Remix album by Salt-N-Pepa
- Released: November 1990
- Recorded: 1987–1990
- Genre: Electronic; hip hop; house; pop-rap;
- Length: 45:37
- Label: Next Plateau

Salt-N-Pepa chronology
| Blacks' Magic (1990) | A Blitz Of Salt-N-Pepa Hits (1990) | The Greatest Hits (1991) |

= A Blitz of Salt-N-Pepa Hits =

A Blitz of Salt-N-Pepa Hits: The Hits Remixed is the first compilation album by American hip hop trio Salt-N-Pepa. It includes re-mixed versions of songs taken from their three studio albums, Hot, Cool & Vicious, A Salt with a Deadly Pepa and Blacks' Magic.
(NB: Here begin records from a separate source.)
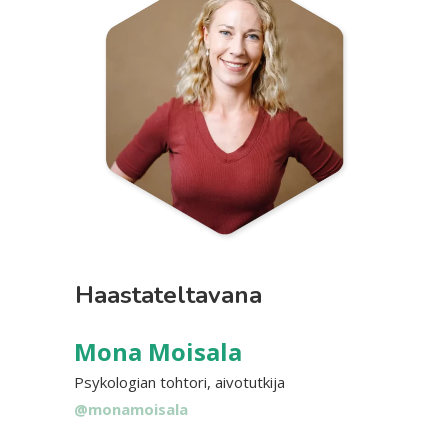
Haastateltavana
Mona Moisala
Psykologian tohtori, aivotutkija
@monamoisala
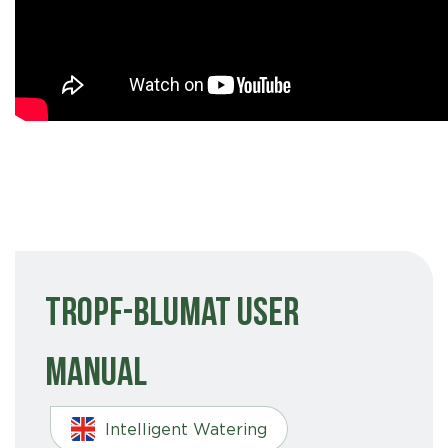
Tropf-Blumat User
Manual
Intelligent Watering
The album has been certified platinum in Canada.

Professional ratings
Review scores
| Source | Rating |
| AllMusic | Star |
| Calgary Herald | C |

==Review==
Stephen Thomas Erlewine of AllMusic wrote: "As remix albums go, Salt-N-Pepa's is fine, but their hit singles lose a bit of their magic in these extended forms."

== Track listing ==

| No. | Title | Writer(s) | Length |
|---|---|---|---|
| 1. | "Do You Want Me" (European Remix) | Hurby Azor | 5:58 |
| 2. | "Push It" (U.K. Remix) | Hurby Azor, Ray Davies | 5:08 |
| 3. | "Expression" (Brixton Remix) | Cheryl James | 4:50 |
| 4. | "Independent (feat Sybil" (Brixton Remix) | Cheryl Smith, Sandra Denton | 4:06 |
| 5. | "Shake Your Thang (feat E.U.)" (Luv Bug Re-Edit) | O'Kelly Isley, Ronald Isley, Rudolph Isley | 4:00 |
| 6. | "Let's Talk About Sex" (Luv Bug Remix) | Fingerprints, Al Bell | 4:43 |
| 7. | "Tramp" (Luv Bug Remix) | Jimmy McCracklin, Lowell Fulson, Herby Azor | 3:17 |
| 8. | "My Mic Sounds Nice" (45 King Remix) | Hurby Azor | 4:57 |
| 9. | "I'll Take Your Man" (Quicksilver Re-Edit) | George Clinton, Bootsy Collins, Bernie Worrell, Hurby Azor | 5:05 |
| 10. | "Get Up Everybody (Get Up)" (Steevee-O Remix) | Hurby Azor | 3:36 |

==Credits==
- Mastered at The Hit Factory
- Mastered by Herb Powers Jr.

==Charts==

Chart performance for A Blitz of Salt-N-Pepa Hits
| Chart (1991–1992) | Peak position |
|---|---|
| Australian Albums (ARIA) | 104 |
| Canada Top Albums/CDs (RPM) | 23 |
| UK Albums (OCC) | 70 |
| US Top R&B/Hip-Hop Albums (Billboard) | 63 |

==Certifications==

Certifications for A Blitz of Salt-N-Pepa Hits
| Region | Certification | Certified units/sales |
| Canada (Music Canada) | Platinum | 100,000^{^} |
^{^} Shipments figures based on certification alone.